The next frontier for tackling depression
One of the largest causes of disability in Australia, and worldwide, is depression.
Since the 1950s, the first line of treatment for depression has been antidepressant medication, coupled with psychotherapy.
However, approximately two-thirds of people with depression don’t respond to their first medication and, unfortunately, the likelihood of response dramatically lessens with each subsequent antidepressant.
Now, a team of researchers from the Australian National University (ANU) are about to commence clinical trials to optimise the next line of treatment for depression and other mental health issues - brain stimulation therapies, and novel psychopharmacology therapies.

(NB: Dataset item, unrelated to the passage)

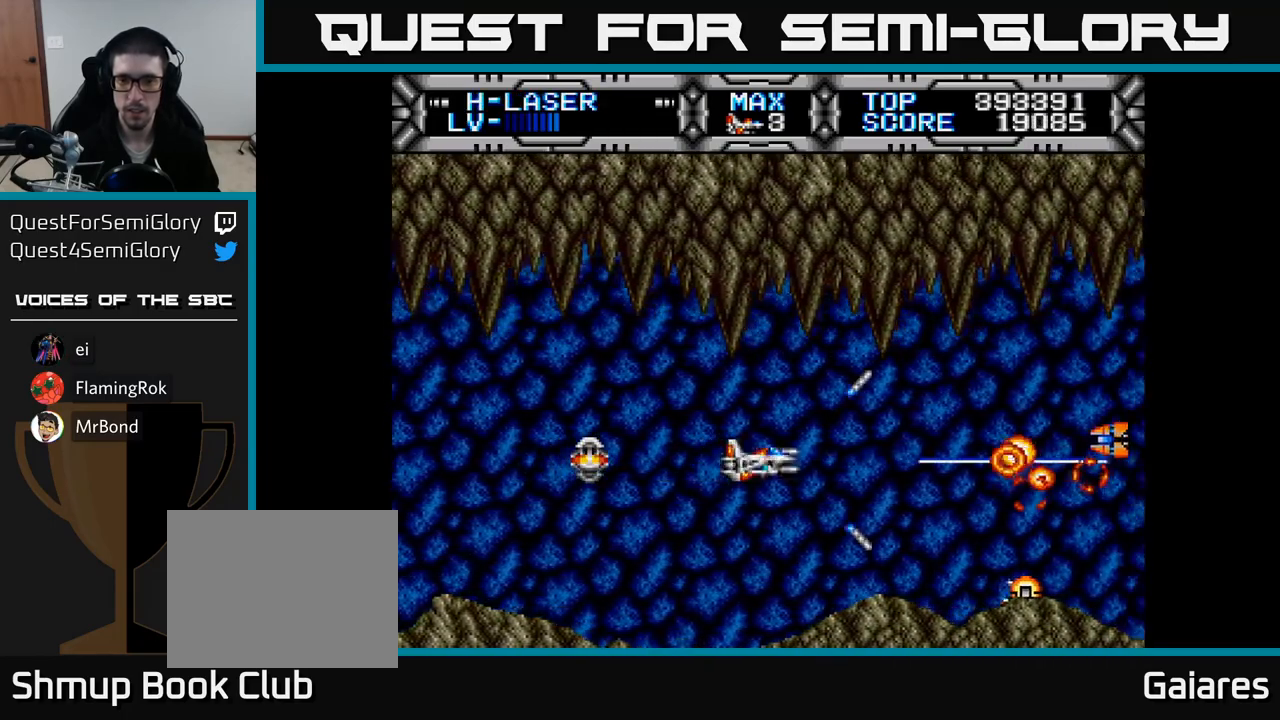
{"buttons": [], "right_stick": "center", "events": [[67, "DPAD_DOWN", "down"], [100, "X", "up"], [150, "DPAD_DOWN", "up"], [183, "DPAD_LEFT", "down"], [283, "DPAD_DOWN", "down"], [283, "DPAD_LEFT", "up"], [367, "B", "down"], [400, "DPAD_DOWN", "up"], [450, "B", "up"]]}
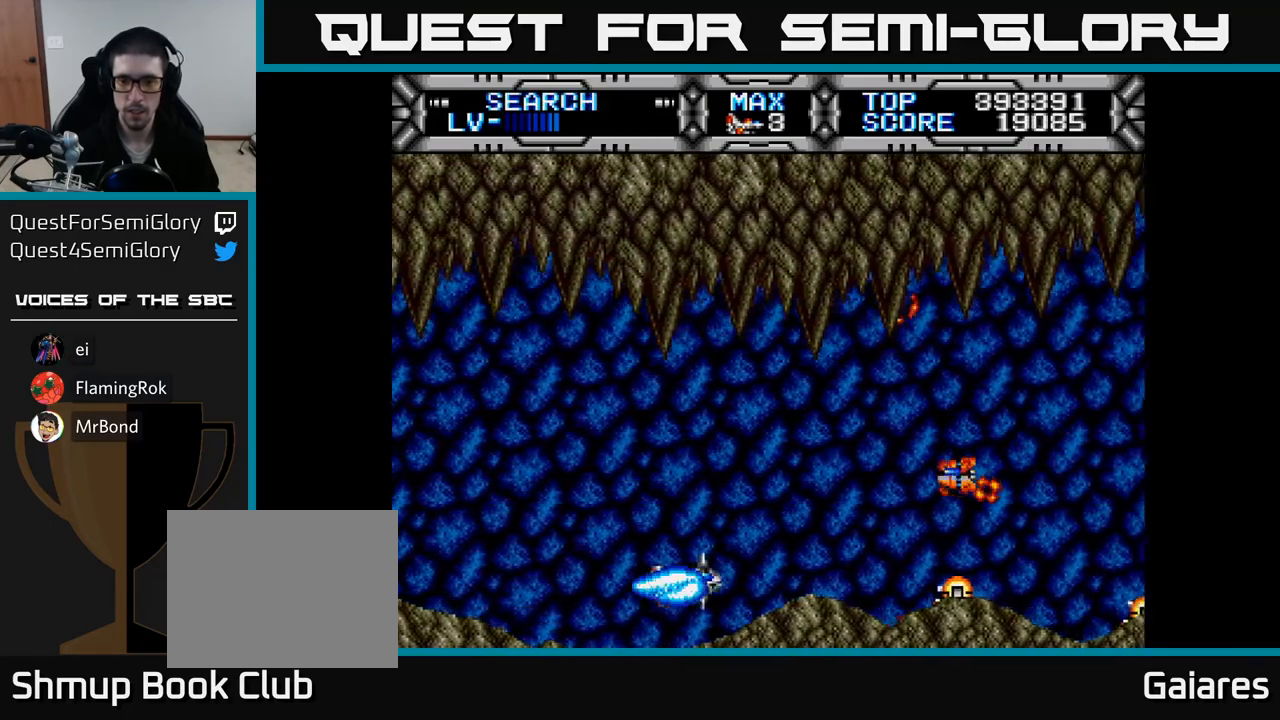
{"buttons": ["DPAD_UP", "DPAD_LEFT"], "right_stick": "center", "events": [[133, "DPAD_LEFT", "down"], [167, "DPAD_UP", "down"], [267, "DPAD_UP", "up"], [317, "DPAD_LEFT", "up"], [433, "DPAD_UP", "down"], [483, "DPAD_LEFT", "down"]]}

The team* – led by Professor Paul Fitzgerald, Director of the ANU School of Medicine and Psychology and closely supported by Associate Professor Bernadette Fitzgibbon (who will manage the clinical trials across Victoria, New South Wales and Queensland) and Dr Neil Bailey a senior research fellow – are looking to optimise the outcomes for Transcranial Magnetic Stimulation (TMS).
TMS involves a patient being treated with an electromagnetic coil (usually applied like a helmet or cap) that stimulates certain areas of the brain through the scalp. The magnetic field changes the underlying activity in the brain. It is non-invasive, making it a great next step treatment for those resistant to antidepressants.
Importantly, towards the end of 2021, TMS was added to the Medicare rebate schedule for severe depression, making it an accessible treatment for many more people.
“Although it’s perhaps not as well-known as antidepressants and Electro Convulsive Therapy (ECT), TMS is an increasingly used treatment for depression,” Associate Professor Fitzgibbon explained.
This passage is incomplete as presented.